EXERCISE REQUIREMENTS:
Extend the article on venture capital investment in obesity treatments, beginning after its final sentence.

--- EXTRACT PROVIDED Enclosed Below ---

Other investors and would-be investors echo Freund’s complaint about the lack of real science in the obesity space. “There is lots of voodoo in the market,” says Dan Broderick, a managing director at Prolog Ventures. “The challenge is sorting out what is real science and what is pseudo science.” He adds that many entrepreneurs make claims about their products without a shred of peer-reviewed scientific literature to support their assertions.

Prolog’s one bet in the space is Asoyia, a producer of trans fat-free soybean oils that raised $4 million in May. The investment is well timed now that some cities, such as New York, are taking the fight against obesity into their own hands and banning cooking oils that contain trans fat.

Broderick invested in Asoyia because the product is a viable, healthy alternative to other cooking oils on the market. “There is no debate in the medical literature about that,” he says.

He also believes that obesity has to be fought on several fronts, whether its drugs, diet, devices, exercise or a combination of all four. “Obesity provides lots of opportunity to investors because there is not a one-size-fits-all approach to treating the disease,” Broderick says. “There will always be a need for multiple avenues to remedy the condition.”

Still, some health care investors have steered clear of the field because they believe a single blockbuster diet pill could put every other approach out of business. Currently, there are at least 30 competing drugs under development by Big Pharma, as well as dozens more by startups, according to industry watchers.

Our criteria for the obesity space were different than for other diseases because there is no clear animal or chemical data that suggests something could work well.”

John Freund

Magic shot?

One such drug is being developed by Halsa Pharmaceuticals, which was recently awarded $250,000 from the Texas Emerging Technology Fund. Halsa holds the rights to a natural material that, when injected by a physician into an obese patient, is expected to cause immediate and substantial depletion of body fat. “We believe that Halsa’s technology has the potential to revolutionize the treatment of obesity,” says Charles Tate, chairman of the Texas Life Science Center.

“If just one of those drugs gets through, it would have an immediate impact on the rest of the market,” says one health care VC who is reluctant to make an obesity investment. “You could easily invest in something that nobody wants anymore because a better alternative just popped up.”

--- End of Enclosed EXTRACT PROVIDED ---
--- MATERIAL SHOWN Enclosed Below ---

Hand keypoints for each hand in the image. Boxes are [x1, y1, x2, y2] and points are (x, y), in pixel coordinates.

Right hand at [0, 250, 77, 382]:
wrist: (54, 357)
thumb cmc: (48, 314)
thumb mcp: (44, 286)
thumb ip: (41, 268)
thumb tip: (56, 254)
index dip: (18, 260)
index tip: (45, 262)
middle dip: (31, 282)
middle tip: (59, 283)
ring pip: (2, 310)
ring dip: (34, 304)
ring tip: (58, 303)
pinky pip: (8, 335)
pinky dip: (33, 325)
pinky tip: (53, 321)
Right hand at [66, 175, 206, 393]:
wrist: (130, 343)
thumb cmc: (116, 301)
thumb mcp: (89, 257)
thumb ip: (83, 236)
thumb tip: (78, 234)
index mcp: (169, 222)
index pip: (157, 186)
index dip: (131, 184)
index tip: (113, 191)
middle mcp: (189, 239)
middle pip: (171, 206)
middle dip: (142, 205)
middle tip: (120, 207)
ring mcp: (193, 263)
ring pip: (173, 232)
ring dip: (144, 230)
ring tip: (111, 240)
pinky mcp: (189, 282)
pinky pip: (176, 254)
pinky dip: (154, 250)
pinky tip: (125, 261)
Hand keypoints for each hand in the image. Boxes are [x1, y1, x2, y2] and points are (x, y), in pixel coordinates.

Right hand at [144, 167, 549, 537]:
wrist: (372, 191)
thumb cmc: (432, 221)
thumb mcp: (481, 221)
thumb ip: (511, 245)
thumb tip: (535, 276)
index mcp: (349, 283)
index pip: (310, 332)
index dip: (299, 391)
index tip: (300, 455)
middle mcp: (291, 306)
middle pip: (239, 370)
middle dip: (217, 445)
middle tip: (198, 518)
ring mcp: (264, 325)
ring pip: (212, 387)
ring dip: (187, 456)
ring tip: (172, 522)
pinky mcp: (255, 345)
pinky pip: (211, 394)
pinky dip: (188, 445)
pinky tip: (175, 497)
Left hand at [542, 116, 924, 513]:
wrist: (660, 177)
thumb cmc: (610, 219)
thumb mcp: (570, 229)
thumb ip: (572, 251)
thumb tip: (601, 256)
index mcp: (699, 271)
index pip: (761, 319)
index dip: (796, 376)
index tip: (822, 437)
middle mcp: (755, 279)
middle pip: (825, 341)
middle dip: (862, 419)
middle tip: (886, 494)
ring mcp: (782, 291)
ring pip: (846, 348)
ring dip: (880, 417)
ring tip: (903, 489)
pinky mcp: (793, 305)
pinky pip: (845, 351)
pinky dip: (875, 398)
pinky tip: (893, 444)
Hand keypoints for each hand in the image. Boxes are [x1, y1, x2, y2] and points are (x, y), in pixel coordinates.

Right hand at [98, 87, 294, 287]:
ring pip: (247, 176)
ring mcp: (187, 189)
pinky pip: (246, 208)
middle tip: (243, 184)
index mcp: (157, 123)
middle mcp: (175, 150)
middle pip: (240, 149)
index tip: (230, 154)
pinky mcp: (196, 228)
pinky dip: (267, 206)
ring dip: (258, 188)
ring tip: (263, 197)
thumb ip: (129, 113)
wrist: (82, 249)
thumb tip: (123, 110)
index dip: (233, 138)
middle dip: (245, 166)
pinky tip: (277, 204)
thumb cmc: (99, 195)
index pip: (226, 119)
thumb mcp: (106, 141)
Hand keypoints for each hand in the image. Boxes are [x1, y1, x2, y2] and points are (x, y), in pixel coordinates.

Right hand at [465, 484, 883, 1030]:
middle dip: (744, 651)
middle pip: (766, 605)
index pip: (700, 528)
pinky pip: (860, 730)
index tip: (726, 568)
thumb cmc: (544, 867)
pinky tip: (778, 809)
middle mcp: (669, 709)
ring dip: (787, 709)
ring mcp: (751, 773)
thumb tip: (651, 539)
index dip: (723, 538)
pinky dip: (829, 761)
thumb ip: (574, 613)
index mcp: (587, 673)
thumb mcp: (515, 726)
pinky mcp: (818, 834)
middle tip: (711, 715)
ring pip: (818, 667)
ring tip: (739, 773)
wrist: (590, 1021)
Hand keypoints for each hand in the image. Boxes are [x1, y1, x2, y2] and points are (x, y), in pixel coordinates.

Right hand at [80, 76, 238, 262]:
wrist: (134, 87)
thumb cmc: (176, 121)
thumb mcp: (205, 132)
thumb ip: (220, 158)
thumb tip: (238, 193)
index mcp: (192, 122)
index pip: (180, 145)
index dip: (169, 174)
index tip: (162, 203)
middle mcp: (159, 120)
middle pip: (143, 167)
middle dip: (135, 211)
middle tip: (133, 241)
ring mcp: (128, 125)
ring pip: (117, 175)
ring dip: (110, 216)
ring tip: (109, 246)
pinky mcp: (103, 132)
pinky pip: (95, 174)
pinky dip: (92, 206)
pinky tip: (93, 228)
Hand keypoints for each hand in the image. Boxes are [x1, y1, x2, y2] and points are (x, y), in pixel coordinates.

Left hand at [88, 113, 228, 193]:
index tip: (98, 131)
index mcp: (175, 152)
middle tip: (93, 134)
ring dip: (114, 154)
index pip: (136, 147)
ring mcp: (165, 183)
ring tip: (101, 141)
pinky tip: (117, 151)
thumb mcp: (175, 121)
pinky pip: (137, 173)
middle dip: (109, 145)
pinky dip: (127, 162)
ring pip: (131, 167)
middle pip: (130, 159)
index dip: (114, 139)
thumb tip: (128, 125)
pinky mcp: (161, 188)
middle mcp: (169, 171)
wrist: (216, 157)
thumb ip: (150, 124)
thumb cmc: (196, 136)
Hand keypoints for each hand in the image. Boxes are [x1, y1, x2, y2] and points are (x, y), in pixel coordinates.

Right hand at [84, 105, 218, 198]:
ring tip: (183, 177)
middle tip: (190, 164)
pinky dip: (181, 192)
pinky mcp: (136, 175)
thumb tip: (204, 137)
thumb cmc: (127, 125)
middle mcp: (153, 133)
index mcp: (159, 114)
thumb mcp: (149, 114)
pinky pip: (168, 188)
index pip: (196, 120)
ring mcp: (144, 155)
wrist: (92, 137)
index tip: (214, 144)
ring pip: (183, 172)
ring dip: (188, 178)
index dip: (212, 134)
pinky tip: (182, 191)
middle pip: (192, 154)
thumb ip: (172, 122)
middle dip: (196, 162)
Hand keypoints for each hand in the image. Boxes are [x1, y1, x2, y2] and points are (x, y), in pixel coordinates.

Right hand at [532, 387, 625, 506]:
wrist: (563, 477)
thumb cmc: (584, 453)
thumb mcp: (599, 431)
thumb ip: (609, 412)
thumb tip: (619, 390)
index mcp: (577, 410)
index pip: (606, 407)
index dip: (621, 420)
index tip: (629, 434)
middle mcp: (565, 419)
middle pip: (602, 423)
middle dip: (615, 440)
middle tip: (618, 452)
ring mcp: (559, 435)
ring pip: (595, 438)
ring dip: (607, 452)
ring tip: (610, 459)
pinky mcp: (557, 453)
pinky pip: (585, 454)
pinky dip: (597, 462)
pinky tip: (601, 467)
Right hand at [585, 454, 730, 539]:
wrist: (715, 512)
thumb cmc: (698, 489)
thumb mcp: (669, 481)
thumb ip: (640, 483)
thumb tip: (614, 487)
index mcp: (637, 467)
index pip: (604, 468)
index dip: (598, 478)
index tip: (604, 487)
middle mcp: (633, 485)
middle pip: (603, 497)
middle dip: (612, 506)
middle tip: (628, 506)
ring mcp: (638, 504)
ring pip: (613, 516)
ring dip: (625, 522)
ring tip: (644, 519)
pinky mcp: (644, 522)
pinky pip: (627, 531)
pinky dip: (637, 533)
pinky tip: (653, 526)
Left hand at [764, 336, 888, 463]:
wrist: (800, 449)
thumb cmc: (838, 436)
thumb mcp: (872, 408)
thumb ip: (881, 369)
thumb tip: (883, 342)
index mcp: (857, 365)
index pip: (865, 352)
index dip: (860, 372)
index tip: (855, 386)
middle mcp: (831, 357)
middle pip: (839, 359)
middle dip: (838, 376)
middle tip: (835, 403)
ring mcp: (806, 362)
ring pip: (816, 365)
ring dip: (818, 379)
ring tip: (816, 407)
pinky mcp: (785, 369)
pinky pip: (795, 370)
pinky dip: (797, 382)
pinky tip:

--- End of Enclosed MATERIAL SHOWN ---

TASK ANSWER:
Some investors are trying to mitigate that risk by investing in companies that are not tied to a single treatment and can accommodate new technologies. For instance, Barbara Lubash, a managing director at Versant Ventures, has invested in NewHope Bariatrics, which develops and operates ambulatory surgery centers focused on the treatment of obesity. Founded in 2005, the company last year received $18.5 million from Versant, Austin Ventures and Square 1 Bank.

NewHope is currently rolling out its first surgical centers. It focuses primarily on gastric band procedures, but it is device-agnostic and could start performing other types of procedures if and when those devices are approved. “We do think other devices will come along,” says Lubash. “It is unclear how big and how fast outpatient surgical procedures for obesity will grow, but theoretically it should be a multibillion-dollar market in the U.S.”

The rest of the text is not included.